WHAT TO PRODUCE ▸ When you repeat the listing, keep every character as it is.

SUPPLIED DATA ▸
Start of Block

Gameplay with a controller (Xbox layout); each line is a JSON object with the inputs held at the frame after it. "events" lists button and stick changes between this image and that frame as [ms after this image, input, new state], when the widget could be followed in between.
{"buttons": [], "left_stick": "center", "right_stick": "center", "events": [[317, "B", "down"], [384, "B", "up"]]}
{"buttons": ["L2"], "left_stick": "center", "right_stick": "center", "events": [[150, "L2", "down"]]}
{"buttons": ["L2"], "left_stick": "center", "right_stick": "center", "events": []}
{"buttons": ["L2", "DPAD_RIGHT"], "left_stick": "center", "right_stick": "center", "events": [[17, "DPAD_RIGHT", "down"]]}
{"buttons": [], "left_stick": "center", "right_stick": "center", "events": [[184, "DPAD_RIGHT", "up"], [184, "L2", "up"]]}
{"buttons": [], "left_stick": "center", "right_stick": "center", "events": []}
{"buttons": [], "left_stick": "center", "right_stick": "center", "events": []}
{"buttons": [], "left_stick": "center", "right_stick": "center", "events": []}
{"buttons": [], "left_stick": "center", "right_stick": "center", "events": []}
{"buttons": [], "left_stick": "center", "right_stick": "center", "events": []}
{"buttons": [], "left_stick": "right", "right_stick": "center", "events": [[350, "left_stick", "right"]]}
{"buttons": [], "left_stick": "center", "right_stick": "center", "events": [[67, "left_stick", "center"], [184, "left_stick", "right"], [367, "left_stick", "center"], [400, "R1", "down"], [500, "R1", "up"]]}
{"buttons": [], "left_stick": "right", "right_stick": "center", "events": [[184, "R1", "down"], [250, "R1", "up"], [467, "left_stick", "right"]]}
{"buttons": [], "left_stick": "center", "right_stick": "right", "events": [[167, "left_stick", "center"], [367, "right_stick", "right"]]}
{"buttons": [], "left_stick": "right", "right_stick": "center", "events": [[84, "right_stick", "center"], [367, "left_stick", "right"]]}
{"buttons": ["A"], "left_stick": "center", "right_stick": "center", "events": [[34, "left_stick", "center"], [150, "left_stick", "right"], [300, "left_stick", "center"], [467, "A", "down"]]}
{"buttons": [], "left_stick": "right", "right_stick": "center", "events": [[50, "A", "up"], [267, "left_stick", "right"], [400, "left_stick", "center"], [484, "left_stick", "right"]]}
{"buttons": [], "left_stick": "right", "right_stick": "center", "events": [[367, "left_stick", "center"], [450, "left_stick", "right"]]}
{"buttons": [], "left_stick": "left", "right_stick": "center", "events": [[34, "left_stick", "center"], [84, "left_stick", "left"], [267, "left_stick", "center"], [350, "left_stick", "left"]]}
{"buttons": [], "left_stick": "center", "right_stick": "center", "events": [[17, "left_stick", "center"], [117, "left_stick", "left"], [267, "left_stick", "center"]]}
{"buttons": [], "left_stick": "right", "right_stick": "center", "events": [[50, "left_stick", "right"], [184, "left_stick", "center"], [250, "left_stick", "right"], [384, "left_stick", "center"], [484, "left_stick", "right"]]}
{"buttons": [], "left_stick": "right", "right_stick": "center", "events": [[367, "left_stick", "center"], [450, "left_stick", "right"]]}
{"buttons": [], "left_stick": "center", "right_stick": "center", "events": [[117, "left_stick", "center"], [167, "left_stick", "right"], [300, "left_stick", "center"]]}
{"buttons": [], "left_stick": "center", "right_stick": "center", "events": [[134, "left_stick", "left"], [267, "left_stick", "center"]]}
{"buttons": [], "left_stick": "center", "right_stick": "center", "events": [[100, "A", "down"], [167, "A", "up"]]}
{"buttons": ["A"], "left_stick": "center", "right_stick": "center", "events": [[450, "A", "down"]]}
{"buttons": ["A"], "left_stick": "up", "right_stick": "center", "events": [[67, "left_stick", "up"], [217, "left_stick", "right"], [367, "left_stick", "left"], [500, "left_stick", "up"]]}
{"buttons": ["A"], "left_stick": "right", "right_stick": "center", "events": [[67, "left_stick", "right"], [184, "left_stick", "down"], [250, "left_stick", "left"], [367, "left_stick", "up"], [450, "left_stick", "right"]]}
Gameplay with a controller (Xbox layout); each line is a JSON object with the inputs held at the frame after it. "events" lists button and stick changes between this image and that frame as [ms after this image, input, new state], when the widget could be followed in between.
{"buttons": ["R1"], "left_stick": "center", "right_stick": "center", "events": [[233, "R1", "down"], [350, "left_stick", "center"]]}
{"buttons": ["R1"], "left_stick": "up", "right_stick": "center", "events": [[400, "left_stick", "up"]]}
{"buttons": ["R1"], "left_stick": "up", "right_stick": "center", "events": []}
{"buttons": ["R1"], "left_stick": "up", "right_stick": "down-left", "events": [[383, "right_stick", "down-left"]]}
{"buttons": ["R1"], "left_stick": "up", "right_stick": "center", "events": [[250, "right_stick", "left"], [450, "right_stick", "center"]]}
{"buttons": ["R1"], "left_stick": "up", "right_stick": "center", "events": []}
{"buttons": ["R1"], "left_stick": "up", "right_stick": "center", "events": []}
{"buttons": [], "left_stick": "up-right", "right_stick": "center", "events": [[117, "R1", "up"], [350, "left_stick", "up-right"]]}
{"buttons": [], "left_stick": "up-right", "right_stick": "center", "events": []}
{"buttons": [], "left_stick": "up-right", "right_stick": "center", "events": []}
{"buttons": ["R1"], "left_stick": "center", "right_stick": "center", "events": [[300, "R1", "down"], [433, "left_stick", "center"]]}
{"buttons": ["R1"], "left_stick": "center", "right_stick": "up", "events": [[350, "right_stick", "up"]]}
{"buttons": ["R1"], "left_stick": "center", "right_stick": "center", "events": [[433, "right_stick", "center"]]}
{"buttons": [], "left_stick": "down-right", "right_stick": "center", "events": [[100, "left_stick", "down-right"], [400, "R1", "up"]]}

End of Block

WRITTEN REPLY ▸
Gameplay with a controller (Xbox layout); each line is a JSON object with the inputs held at the frame after it. "events" lists button and stick changes between this image and that frame as [ms after this image, input, new state], when the widget could be followed in between.
{"buttons": [], "left_stick": "center", "right_stick": "center", "events": [[317, "B", "down"], [384, "B", "up"]]}
{"buttons": ["L2"], "left_stick": "center", "right_stick": "center", "events": [[150, "L2", "down"]]}
{"buttons": ["L2"], "left_stick": "center", "right_stick": "center", "events": []}
{"buttons": ["L2", "DPAD_RIGHT"], "left_stick": "center", "right_stick": "center", "events": [[17, "DPAD_RIGHT", "down"]]}
{"buttons": [], "left_stick": "center", "right_stick": "center", "events": [[184, "DPAD_RIGHT", "up"], [184, "L2", "up"]]}
{"buttons": [], "left_stick": "center", "right_stick": "center", "events": []}
{"buttons": [], "left_stick": "center", "right_stick": "center", "events": []}
{"buttons": [], "left_stick": "center", "right_stick": "center", "events": []}
{"buttons": [], "left_stick": "center", "right_stick": "center", "events": []}
{"buttons": [], "left_stick": "center", "right_stick": "center", "events": []}
{"buttons": [], "left_stick": "right", "right_stick": "center", "events": [[350, "left_stick", "right"]]}
{"buttons": [], "left_stick": "center", "right_stick": "center", "events": [[67, "left_stick", "center"], [184, "left_stick", "right"], [367, "left_stick", "center"], [400, "R1", "down"], [500, "R1", "up"]]}
{"buttons": [], "left_stick": "right", "right_stick": "center", "events": [[184, "R1", "down"], [250, "R1", "up"], [467, "left_stick", "right"]]}
{"buttons": [], "left_stick": "center", "right_stick": "right", "events": [[167, "left_stick", "center"], [367, "right_stick", "right"]]}
{"buttons": [], "left_stick": "right", "right_stick": "center", "events": [[84, "right_stick", "center"], [367, "left_stick", "right"]]}
{"buttons": ["A"], "left_stick": "center", "right_stick": "center", "events": [[34, "left_stick", "center"], [150, "left_stick", "right"], [300, "left_stick", "center"], [467, "A", "down"]]}
{"buttons": [], "left_stick": "right", "right_stick": "center", "events": [[50, "A", "up"], [267, "left_stick", "right"], [400, "left_stick", "center"], [484, "left_stick", "right"]]}
{"buttons": [], "left_stick": "right", "right_stick": "center", "events": [[367, "left_stick", "center"], [450, "left_stick", "right"]]}
{"buttons": [], "left_stick": "left", "right_stick": "center", "events": [[34, "left_stick", "center"], [84, "left_stick", "left"], [267, "left_stick", "center"], [350, "left_stick", "left"]]}
{"buttons": [], "left_stick": "center", "right_stick": "center", "events": [[17, "left_stick", "center"], [117, "left_stick", "left"], [267, "left_stick", "center"]]}
{"buttons": [], "left_stick": "right", "right_stick": "center", "events": [[50, "left_stick", "right"], [184, "left_stick", "center"], [250, "left_stick", "right"], [384, "left_stick", "center"], [484, "left_stick", "right"]]}
{"buttons": [], "left_stick": "right", "right_stick": "center", "events": [[367, "left_stick", "center"], [450, "left_stick", "right"]]}
{"buttons": [], "left_stick": "center", "right_stick": "center", "events": [[117, "left_stick", "center"], [167, "left_stick", "right"], [300, "left_stick", "center"]]}
{"buttons": [], "left_stick": "center", "right_stick": "center", "events": [[134, "left_stick", "left"], [267, "left_stick", "center"]]}
{"buttons": [], "left_stick": "center", "right_stick": "center", "events": [[100, "A", "down"], [167, "A", "up"]]}
{"buttons": ["A"], "left_stick": "center", "right_stick": "center", "events": [[450, "A", "down"]]}
{"buttons": ["A"], "left_stick": "up", "right_stick": "center", "events": [[67, "left_stick", "up"], [217, "left_stick", "right"], [367, "left_stick", "left"], [500, "left_stick", "up"]]}
{"buttons": ["A"], "left_stick": "right", "right_stick": "center", "events": [[67, "left_stick", "right"], [184, "left_stick", "down"], [250, "left_stick", "left"], [367, "left_stick", "up"], [450, "left_stick", "right"]]}
Gameplay with a controller (Xbox layout); each line is a JSON object with the inputs held at the frame after it. "events" lists button and stick changes between this image and that frame as [ms after this image, input, new state], when the widget could be followed in between.
{"buttons": ["R1"], "left_stick": "center", "right_stick": "center", "events": [[233, "R1", "down"], [350, "left_stick", "center"]]}
{"buttons": ["R1"], "left_stick": "up", "right_stick": "center", "events": [[400, "left_stick", "up"]]}
{"buttons": ["R1"], "left_stick": "up", "right_stick": "center", "events": []}
{"buttons": ["R1"], "left_stick": "up", "right_stick": "down-left", "events": [[383, "right_stick", "down-left"]]}
{"buttons": ["R1"], "left_stick": "up", "right_stick": "center", "events": [[250, "right_stick", "left"], [450, "right_stick", "center"]]}
{"buttons": ["R1"], "left_stick": "up", "right_stick": "center", "events": []}
{"buttons": ["R1"], "left_stick": "up", "right_stick": "center", "events": []}
{"buttons": [], "left_stick": "up-right", "right_stick": "center", "events": [[117, "R1", "up"], [350, "left_stick", "up-right"]]}
{"buttons": [], "left_stick": "up-right", "right_stick": "center", "events": []}
{"buttons": [], "left_stick": "up-right", "right_stick": "center", "events": []}
{"buttons": ["R1"], "left_stick": "center", "right_stick": "center", "events": [[300, "R1", "down"], [433, "left_stick", "center"]]}
{"buttons": ["R1"], "left_stick": "center", "right_stick": "up", "events": [[350, "right_stick", "up"]]}
{"buttons": ["R1"], "left_stick": "center", "right_stick": "center", "events": [[433, "right_stick", "center"]]}
{"buttons": [], "left_stick": "down-right", "right_stick": "center", "events": [[100, "left_stick", "down-right"], [400, "R1", "up"]]}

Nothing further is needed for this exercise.